Starting Sourdough
Your Ultimate Guide to Your First Loaf
“To make sourdough, you only need three ingredients: flour, water and salt.”
Sourdough is the most superior of breads. If you have never tasted it, you don’t really know how beautiful simple flavors can get. That signature sourdough tang with butter, salt, and honey is all you need. You could even elevate it with fruit compote, poached eggs, and enjoy a beautiful medley of flavors in your mouth.
As most of the gluten is consumed in the fermentation process, sourdough is much more gut-friendly with a lower glycemic index and more bioavailable nutrients. Modern supermarket bread doesn’t compare. They almost always use additional inactive yeast and a boat-load of ingredients.
To make sourdough, you only need three ingredients: flour, water and salt. From these ingredients you’ll first make sourdough starter - the most important thing you’ll need for great sourdough. It takes roughly a week or two to create an active and useful starter from scratch. However, once you have that active starter, it becomes something you can nurture for life, pass down generations, and use to bake rich and fulfilling lovers - for as long as you keep it alive.

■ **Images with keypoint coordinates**
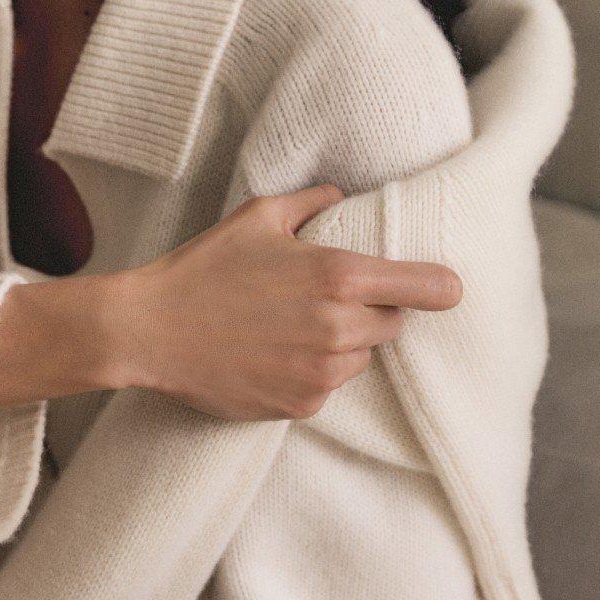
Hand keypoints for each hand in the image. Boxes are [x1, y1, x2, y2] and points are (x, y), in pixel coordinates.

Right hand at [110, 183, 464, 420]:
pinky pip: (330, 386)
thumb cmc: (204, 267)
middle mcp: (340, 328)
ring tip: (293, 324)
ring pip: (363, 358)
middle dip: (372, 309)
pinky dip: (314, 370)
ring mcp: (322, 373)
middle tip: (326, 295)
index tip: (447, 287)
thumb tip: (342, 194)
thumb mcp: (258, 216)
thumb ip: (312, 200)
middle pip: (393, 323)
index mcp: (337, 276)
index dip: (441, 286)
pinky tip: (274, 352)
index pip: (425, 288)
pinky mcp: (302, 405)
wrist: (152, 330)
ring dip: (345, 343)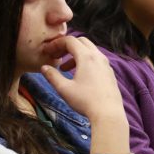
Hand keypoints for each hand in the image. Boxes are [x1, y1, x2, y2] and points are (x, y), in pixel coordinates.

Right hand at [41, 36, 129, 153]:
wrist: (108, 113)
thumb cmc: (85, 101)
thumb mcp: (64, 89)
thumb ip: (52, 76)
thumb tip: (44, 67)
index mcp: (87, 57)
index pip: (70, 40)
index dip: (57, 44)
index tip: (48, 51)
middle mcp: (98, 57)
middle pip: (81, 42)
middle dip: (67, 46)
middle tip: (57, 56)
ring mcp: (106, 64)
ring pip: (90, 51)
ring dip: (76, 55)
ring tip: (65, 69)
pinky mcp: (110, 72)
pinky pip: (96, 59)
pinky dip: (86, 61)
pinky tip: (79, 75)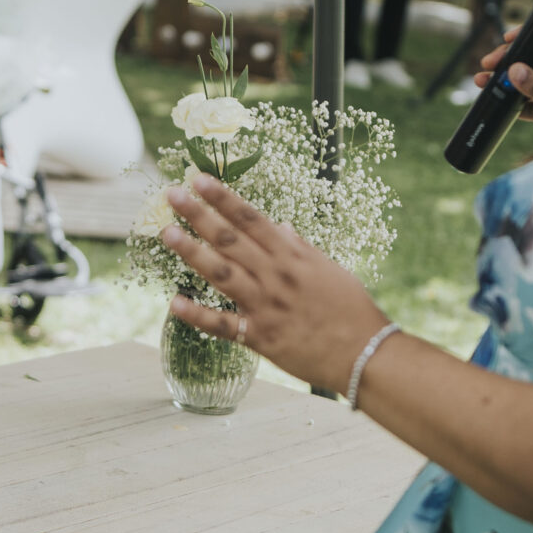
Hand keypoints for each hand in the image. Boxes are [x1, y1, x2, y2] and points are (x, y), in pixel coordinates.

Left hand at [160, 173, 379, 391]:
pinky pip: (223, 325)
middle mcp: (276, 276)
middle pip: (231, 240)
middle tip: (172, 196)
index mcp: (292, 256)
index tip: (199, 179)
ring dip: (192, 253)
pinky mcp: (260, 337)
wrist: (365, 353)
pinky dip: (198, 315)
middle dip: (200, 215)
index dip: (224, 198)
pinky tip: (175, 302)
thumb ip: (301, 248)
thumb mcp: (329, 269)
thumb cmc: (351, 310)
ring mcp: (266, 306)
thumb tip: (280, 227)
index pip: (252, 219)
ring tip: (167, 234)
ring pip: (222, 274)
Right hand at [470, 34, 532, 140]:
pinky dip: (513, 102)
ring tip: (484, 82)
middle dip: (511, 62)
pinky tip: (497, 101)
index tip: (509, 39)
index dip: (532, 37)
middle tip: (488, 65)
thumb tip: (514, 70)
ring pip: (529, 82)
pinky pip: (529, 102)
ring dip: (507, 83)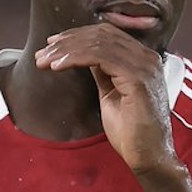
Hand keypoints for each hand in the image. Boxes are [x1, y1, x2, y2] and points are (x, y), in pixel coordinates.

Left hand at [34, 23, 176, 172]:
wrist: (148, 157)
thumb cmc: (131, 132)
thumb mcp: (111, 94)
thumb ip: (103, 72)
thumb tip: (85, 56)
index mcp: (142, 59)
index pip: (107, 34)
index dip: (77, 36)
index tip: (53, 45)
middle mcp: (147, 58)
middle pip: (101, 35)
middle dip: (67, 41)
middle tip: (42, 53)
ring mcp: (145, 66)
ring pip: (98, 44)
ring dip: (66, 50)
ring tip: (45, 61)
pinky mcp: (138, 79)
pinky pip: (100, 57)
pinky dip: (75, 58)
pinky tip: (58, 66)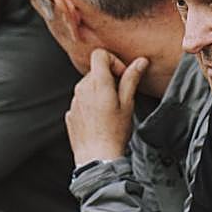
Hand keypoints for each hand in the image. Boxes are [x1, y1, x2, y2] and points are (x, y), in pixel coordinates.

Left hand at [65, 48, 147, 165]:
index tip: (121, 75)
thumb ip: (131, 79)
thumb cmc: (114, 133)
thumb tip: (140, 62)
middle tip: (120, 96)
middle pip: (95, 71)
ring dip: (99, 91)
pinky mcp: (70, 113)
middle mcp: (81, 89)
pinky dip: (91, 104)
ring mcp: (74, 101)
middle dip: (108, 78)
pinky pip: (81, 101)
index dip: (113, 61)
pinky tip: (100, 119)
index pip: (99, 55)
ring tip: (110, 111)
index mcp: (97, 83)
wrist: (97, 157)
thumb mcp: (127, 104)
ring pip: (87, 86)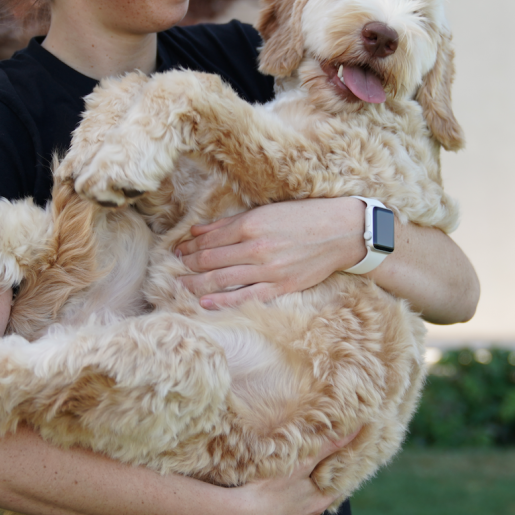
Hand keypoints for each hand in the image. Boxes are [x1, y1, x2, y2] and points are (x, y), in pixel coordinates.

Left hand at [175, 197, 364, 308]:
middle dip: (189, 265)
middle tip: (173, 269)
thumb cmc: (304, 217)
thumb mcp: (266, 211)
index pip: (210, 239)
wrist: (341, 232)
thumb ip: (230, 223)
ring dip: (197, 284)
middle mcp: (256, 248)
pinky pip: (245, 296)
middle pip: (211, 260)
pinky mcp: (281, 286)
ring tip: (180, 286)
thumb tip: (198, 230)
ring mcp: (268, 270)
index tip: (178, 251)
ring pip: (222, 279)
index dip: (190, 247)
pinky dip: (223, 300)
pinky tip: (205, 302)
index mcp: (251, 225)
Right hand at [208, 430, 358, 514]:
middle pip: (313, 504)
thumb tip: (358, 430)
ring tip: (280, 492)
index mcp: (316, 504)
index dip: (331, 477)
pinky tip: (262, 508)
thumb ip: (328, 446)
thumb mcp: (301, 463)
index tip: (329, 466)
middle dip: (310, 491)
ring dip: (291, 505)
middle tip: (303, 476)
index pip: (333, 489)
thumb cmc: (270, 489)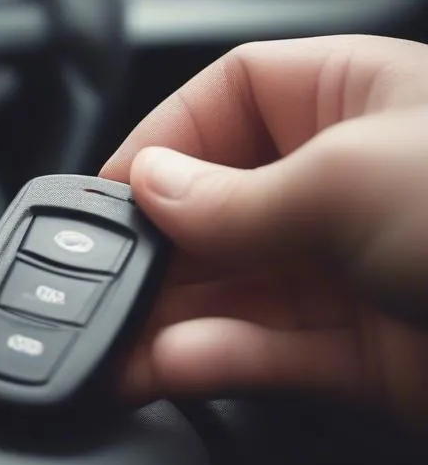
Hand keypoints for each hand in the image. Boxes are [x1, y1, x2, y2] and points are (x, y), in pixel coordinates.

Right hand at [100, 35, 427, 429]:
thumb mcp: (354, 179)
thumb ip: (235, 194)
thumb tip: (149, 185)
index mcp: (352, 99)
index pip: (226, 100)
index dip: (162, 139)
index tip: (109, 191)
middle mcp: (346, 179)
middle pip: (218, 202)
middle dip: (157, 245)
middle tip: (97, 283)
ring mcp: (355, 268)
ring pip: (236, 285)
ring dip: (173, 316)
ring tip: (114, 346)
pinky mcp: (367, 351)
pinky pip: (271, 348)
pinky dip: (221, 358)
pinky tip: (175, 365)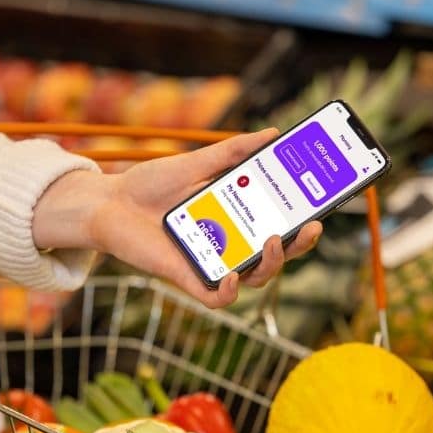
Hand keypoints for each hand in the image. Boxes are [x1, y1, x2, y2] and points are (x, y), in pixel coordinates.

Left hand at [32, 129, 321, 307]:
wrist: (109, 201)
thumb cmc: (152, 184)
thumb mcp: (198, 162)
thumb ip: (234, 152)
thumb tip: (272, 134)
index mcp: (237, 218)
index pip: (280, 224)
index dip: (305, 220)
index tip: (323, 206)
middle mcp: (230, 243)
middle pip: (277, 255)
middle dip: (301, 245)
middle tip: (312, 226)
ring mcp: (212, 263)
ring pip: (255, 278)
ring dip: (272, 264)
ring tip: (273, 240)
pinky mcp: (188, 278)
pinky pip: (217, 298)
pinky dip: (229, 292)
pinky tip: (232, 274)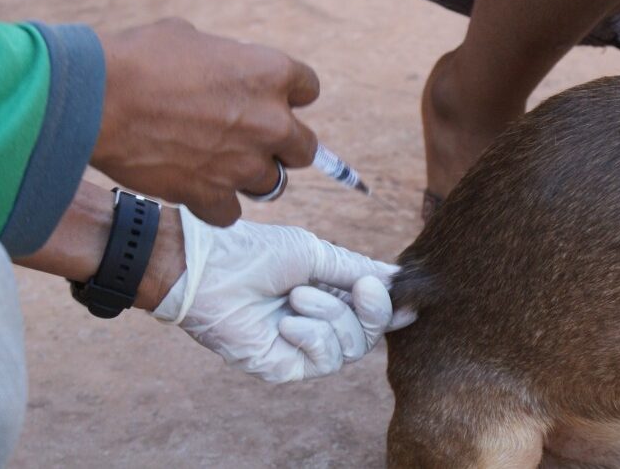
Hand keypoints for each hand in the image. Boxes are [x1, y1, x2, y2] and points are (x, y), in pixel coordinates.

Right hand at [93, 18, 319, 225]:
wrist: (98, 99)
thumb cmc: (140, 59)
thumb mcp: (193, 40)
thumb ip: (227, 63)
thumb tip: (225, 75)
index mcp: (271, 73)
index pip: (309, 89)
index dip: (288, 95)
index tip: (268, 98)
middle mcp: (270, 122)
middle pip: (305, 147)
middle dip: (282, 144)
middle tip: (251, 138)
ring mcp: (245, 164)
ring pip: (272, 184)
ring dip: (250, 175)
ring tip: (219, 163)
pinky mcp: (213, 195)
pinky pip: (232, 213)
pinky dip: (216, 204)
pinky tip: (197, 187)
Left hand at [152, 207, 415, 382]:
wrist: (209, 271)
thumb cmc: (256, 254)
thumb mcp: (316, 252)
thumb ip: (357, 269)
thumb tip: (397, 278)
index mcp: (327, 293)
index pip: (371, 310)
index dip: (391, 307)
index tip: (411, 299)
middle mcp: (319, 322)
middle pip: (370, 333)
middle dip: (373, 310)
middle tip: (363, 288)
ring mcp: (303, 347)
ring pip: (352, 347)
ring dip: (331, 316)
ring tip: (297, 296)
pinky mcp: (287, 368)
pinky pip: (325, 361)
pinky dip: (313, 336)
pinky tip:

■ **Your tasks**
**a.** Condense the paragraph of the sourdough guide that begins "As most of the gluten" while keeping its main facts.
**b.** Carry on writing the sourdough guide from its final sentence onward.

■ **Answers by item number**
**a.** Because fermentation consumes most of the gluten, sourdough is easier on the gut, has a lower glycemic index, and offers more bioavailable nutrients. Modern supermarket bread falls short, usually relying on added inactive yeast and a long list of ingredients.

**b.**
Making sourdough can be as technically challenging or as simple as you want it to be. If you search online, you might be confused hearing about terms such as humidity, time control, feeding, autolysis, active or non-active, rise, inner temperature, bulk fermentation, cold proof, learning to read the crumb - there are lots of parameters you can harp on, and to a beginner it sounds scary and extremely time-consuming.
In this article, I want you to understand that the process is actually as simple as you want it to be. It just requires patience and consistency.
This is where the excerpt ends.